1 of 1 people found this helpful
I can comment on your first question. Yes, the registers are memory-mapped and can be accessed by all cores. The functions RCCE_acquire_lock() and RCCE_release_lock() defined in RCCE_admin.c show how locking is implemented on top of these registers.
1 of 1 people found this helpful
I'm not sure what you mean by
what is the atomic test&set machine operation? How such a command benefits from semantics of test&set register?
As Andreas said, we access the test&set registers through memory-mapped I/O, using mmap() through the device /dev/rckncm. What more do you want to know beyond that? Are you running on baremetal or on SCC Linux? Are the test&set registers giving you the functionality and performance that you need?
Thanks for your useful answers. I want to know apart from shared atomic test and set registers, do we have any other atomic objects?
And about atomic operations in the instruction set, I want to know is there any atomic swap operation (or fetch and store) available? What about compare and swap (or compare and exchange)? They could be useful to implement some concurrent data structures where might test and set registers are not enough. Plus I haven't started implementation on the platform yet.
You might find these two threads helpful:
Compare and Exchange does not work as you would expect on SCC.
Those other discussions are a good suggestion. Overall think cluster, not shared memory, programming. Atomic instructions work with respect to single-core execution, e.g. an interrupt won't divide a CMPXCHG, but LOCK to hold off another core is not intended to work. Use a message to synchronize, not a memory location.
Thanks for your useful comments. I understand your comment about have a message passing look on the platform rather than shared memory. But I am considering usage of off chip shared memory in case applications want to use it. Having this in mind, I have the following questions:
1-So you mean it is not possible to provide synchronization (e.g. locks) to access shared off-chip memory using 48 TNS registers? They are synchronizing access to shared on chip memory, so why not do the same for shared off chip memory. In other words why TNS locks should be used only for implementation of message passing layer?
2-So in case an application needs to use some shared data structures on off chip shared memory and we avoid using the TNS register to implement locks, how should one control mutex and synchronization to access them? A distributed lock built on top of message passing maybe?

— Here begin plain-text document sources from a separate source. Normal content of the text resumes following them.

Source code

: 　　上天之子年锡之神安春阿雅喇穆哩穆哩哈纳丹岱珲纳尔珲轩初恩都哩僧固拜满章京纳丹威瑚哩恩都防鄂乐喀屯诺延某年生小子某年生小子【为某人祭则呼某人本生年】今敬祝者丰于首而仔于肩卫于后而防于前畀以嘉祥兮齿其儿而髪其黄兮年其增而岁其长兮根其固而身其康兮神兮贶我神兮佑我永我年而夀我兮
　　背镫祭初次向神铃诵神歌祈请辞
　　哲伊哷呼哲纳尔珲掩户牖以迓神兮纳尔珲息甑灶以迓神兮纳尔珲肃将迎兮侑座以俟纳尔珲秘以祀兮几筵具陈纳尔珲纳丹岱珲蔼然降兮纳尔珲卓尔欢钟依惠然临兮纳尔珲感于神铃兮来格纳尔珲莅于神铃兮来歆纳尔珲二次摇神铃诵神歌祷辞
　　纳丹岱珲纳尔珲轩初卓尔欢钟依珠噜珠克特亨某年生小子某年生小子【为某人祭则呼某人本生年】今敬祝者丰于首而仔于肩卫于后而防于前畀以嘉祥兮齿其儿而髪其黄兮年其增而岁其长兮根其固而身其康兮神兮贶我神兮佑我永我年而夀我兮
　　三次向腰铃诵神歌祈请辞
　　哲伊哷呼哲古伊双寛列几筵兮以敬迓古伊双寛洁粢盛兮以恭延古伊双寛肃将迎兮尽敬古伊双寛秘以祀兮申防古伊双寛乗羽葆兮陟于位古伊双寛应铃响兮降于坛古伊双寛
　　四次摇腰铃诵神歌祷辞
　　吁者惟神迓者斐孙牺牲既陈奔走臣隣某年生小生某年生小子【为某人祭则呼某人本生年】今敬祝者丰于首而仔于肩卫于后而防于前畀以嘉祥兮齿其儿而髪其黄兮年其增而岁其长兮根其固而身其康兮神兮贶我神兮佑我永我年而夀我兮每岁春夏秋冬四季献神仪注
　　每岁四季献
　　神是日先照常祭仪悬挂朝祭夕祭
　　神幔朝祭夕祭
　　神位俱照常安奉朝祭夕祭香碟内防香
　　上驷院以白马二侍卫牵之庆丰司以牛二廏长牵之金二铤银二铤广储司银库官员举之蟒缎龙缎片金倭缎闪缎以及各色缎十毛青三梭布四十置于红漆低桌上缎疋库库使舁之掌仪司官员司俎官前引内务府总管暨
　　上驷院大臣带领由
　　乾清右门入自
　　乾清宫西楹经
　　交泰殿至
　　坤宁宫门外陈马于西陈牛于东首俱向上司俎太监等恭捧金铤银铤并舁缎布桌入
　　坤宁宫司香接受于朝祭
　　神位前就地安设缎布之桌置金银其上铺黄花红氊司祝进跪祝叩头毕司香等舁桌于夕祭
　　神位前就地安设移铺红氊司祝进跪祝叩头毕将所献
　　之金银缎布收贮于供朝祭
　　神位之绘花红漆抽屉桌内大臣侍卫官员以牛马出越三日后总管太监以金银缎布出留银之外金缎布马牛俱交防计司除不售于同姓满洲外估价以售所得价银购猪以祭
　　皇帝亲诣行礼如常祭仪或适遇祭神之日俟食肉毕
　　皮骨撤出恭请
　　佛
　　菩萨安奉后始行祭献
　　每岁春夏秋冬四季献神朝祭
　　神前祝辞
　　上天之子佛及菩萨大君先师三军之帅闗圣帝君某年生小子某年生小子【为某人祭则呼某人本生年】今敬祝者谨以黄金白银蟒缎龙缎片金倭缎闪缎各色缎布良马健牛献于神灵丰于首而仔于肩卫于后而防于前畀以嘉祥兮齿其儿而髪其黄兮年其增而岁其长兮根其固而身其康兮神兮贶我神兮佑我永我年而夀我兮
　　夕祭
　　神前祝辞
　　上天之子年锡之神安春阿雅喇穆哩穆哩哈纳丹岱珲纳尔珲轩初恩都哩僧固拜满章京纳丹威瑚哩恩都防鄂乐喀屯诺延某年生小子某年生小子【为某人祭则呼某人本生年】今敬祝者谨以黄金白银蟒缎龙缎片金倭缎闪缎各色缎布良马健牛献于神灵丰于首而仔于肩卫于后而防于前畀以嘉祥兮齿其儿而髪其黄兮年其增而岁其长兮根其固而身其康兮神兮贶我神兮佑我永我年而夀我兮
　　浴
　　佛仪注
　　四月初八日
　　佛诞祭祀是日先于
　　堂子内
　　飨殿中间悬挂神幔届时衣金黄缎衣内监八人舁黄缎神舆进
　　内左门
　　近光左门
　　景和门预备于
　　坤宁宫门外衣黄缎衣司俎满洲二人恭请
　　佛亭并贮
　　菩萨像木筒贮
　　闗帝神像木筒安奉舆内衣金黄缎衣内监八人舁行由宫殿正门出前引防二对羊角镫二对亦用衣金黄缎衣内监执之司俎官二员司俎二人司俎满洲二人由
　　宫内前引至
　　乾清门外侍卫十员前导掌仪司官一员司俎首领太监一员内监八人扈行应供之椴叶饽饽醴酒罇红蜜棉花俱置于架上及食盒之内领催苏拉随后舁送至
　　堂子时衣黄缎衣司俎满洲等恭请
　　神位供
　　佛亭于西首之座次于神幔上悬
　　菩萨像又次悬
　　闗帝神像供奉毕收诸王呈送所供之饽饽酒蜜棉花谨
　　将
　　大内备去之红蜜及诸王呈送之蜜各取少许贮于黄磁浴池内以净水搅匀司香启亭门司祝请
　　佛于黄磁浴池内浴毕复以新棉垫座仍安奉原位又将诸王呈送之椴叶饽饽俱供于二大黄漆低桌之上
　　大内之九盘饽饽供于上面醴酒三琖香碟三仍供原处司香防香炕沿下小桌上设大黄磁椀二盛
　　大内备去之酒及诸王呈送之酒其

The TNS bits can be used for whatever you like - protecting access to on-die memory, off-die memory, anything that an atomic test and set is useful for. They are just a globally visible set of bits that are TNS. I mention messaging, because since there are only 48, so a layered solution seems appropriate. SCC messaging support is agnostic to on-die, off-die.
Thanks for your clear answer. Another question:
Does the current implementation of locks in messaging library requires that cores spin on local on-chip memory of other cores? In this case wouldn't be a bottleneck in front of scalability of these locks since they consume interconnect traffic and also could create high contention on memory mapped TNS registers?
I can't speak to the specific implementation on RCCE (if that is what you mean).
Polling is limited by the throughput of the cores which is much less than the mesh can sustain.
Polling requires traffice but is very low latency. I'd expect if a system is doing work and load balanced then the period of polling would be brief.
Async is also possible. Interrupts also burn power and have high latency. The best design point in the tradeoff will depend on the nature of your workload.